JOB
Nothing in the records should be changed in the copy, though the pictures must be left out.

•••••

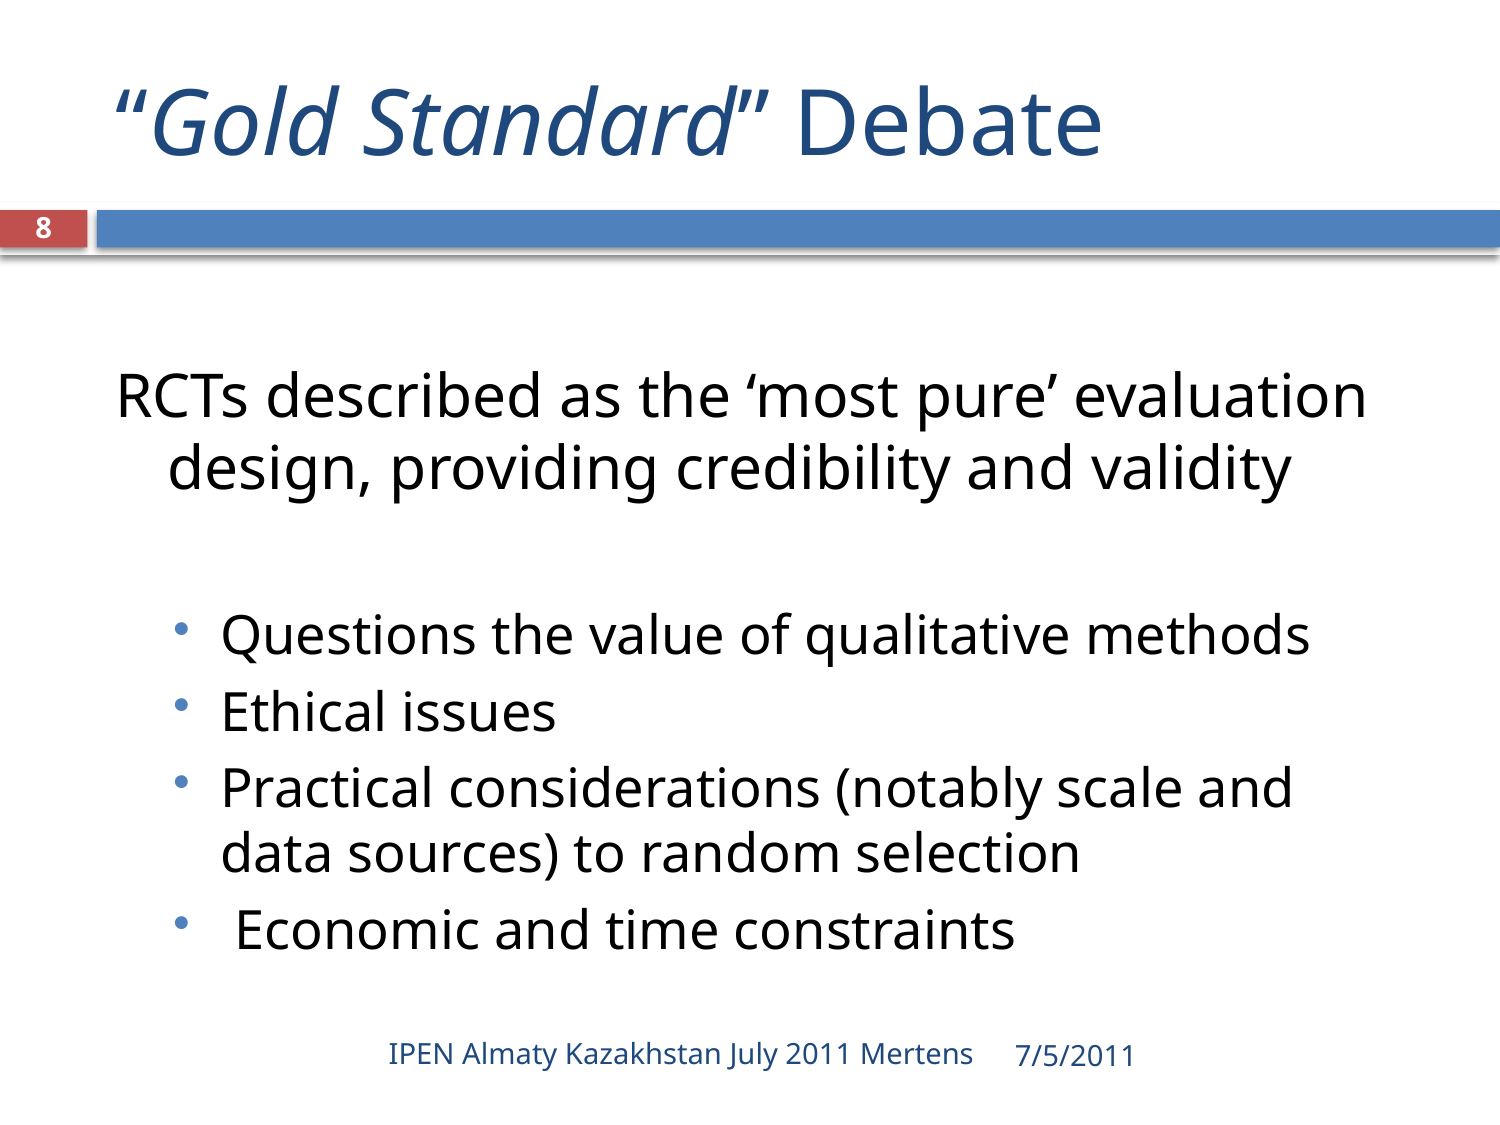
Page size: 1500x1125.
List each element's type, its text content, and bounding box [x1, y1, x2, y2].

footer IPEN Almaty Kazakhstan July 2011 Mertens [99, 1024, 990, 1085]
title “Gold Standard” Debate [100, 37, 1438, 200]
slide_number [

•••••

ANSWER AREA
Page size: 1500x1125.
List each element's type, its text content, and bounding box [x1, y1, x2, y2].

footer IPEN Almaty Kazakhstan July 2011 Mertens [99, 1024, 990, 1085]
title “Gold Standard” Debate [100, 37, 1438, 200]
slide_number [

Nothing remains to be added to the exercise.